Или почему простое рассмотрение живой системы под разными углами не даёт целостного понимания, и что с этим делать.
Казалось бы, берём любую систему. Скажем, устройство общества. Рассматриваем со всех сторон: социальной, политической, экономической, ценностной, идеологической и так далее. Смотрим на каждую проекцию из разных онтологий: экономику рассматриваем по Адаму Смиту, по неоклассикам и по Австрийской Школе; политическое устроуство — с позиций демократов и сторонников «жёсткой руки»; ценности — из сбъективного идеализма, объективного идеализма, наивного материализма. И так далее.

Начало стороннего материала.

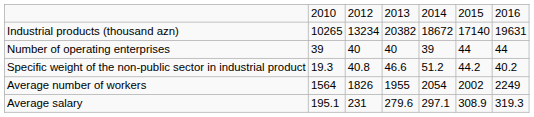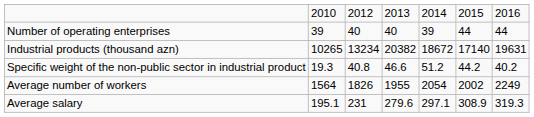rows swapped: Number of operating enterprises <-> Industrial products (thousand azn)
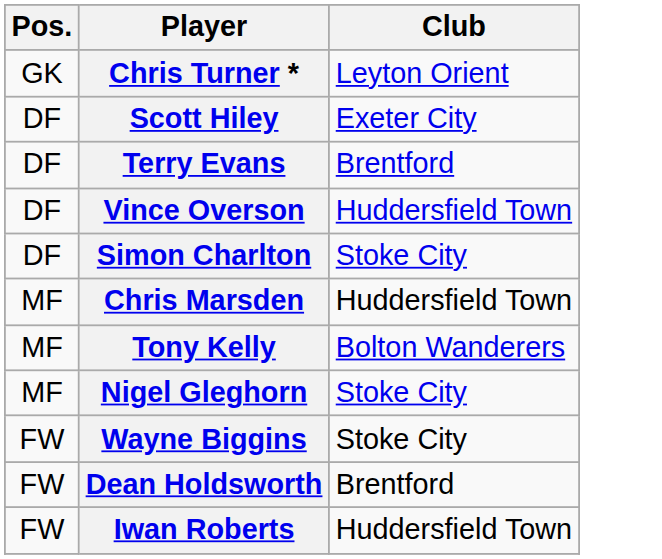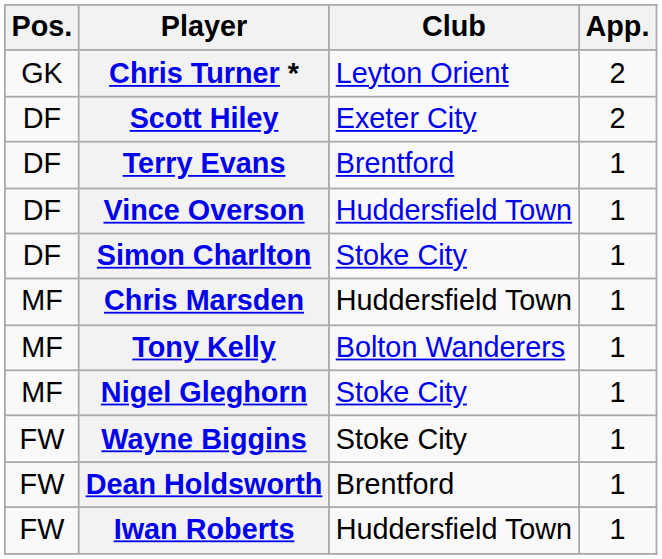+ column: App. | 2 | 2 | 1 | 1 | 1 | 1 | 1 | 1 | 1 | 1 | 1
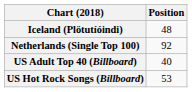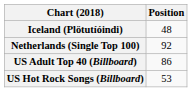US Adult Top 40 (Billboard) | Position: 40 -> 86
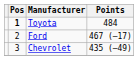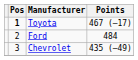Toyota | Points: 484 -> 467 (–17)
Ford | Points: 467 (–17) -> 484
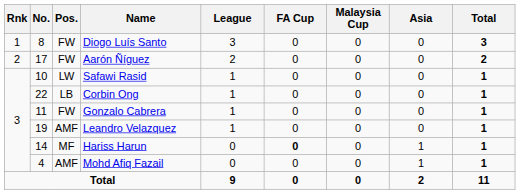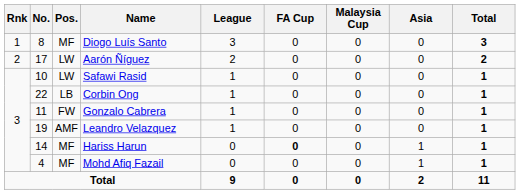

Что из этого всего понятно? Понятно, что проекций таких будет — пруд пруди, а целостной картины может так и не сложиться. Более того, покуда мы будем складывать картину и спорить о ней — общество изменится и станет несколько иным. Оно ведь живое.
Но проблема даже не в тяжеловесности, неповоротливости такого подхода. Проблема в том, что мы получим набор не связанных друг с другом мёртвых проекций живого целого. А вот чтобы увязать эти проекции друг с другом, чтобы определить, можно ли их вообще сочетать друг с другом (спойлер: зачастую никак нельзя — об этом отдельно), чтобы представить себе объект рассмотрения как нечто объёмное, целое, уже вне всяких проекций — вот для этого необходим какой-то совершенно другой инструмент мышления.
Да, такой инструмент мышления существует. И называется он — внезапно — логикой. Но не обыденной логикой, не формальной логикой — а логикой диалектической. И да, разница есть.
О чём же нам говорит диалектическая логика? Она говорит нам, что:
- Всякое живое нечто одновременно равно самому себе и не равно самому себе, т.е. изменяется, развивается. Таким образом, мы не можем брать это нечто в отрыве от времени: любое живое нечто откуда-то возникло и во что-то переходит, а не существует само по себе здесь и сейчас. Например, современное российское общество возникло из уничтоженного советского общества — а то, в свою очередь, возникло из революционно преобразованного российско-имперского общества. А к чему современное российское общество движется — вопрос открытый.
- У любого нечто есть определяющая категория, и множество признаков. Другими словами — есть что-то одно, что определяет объект нашего рассмотрения, и куча дополнительных свойств или характеристик, которыми этот объект отличается от других объектов с той же определяющей категорией. Например, система принятия решений в Швейцарии и в Киргизии имеют одинаковую определяющую категорию: и то и другое суть буржуазные демократии. Но есть множество дополнительных признаков, уточняющих эти объекты в рамках общего определения. А вот брать в качестве определяющего факт того, что в обеих странах много гор и очень красивая природа — будет ошибкой.
- У любого изменения есть вектор, и очень упрощённо можно сказать, что изменяющееся нечто либо развивается, прогрессирует — либо деградирует. Развитие же есть движение простого к сложному, низшего к высшему. Таким образом, если нечто в своих изменениях упрощается и нисходит — оно деградирует. А если усложняется и возвышается — оно развивается. Например, бомж Василий был когда-то профессором и мыслил о высоком, а сейчас он думает в основном о нижнем уровне пирамиды Маслоу: как раздобыть пожрать и где устроиться на ночлег. Но об этом как-нибудь в другой раз.
Поэтому, рассматривая сложный живой объект реального мира, нам надо рассматривать его определяющую категорию саму по себе, без привязки к признакам и дополнительным характеристикам. И в то же время надо рассматривать его в изменении, как единое целое, вместе со всеми признаками. И делать это одновременно. Да, это возможно. Достигается практикой.
И тогда, например, становится понятно, что определяющим в «буржаузной демократии» является не «демократическая» часть, а именно буржуазная. Что нет «правильного» и «неправильного» капитализма. Что капитализм в Европе такой же (не)правильный, как капитализм в Бангладеш. И что вообще нельзя рассматривать европейский капитализм в отрыве от бангладешского. Или капитализм в США в отрыве от капитализма в Мексике. Что попытки построить в России «европейскую систему» заранее обречены на поражение: мы сможем строить свою изолированную систему только тогда, когда весь остальной мир внезапно перестанет существовать.
И, хотя Россия вполне способна создать такую ситуацию, но жить в постъядерном мире — такое себе удовольствие.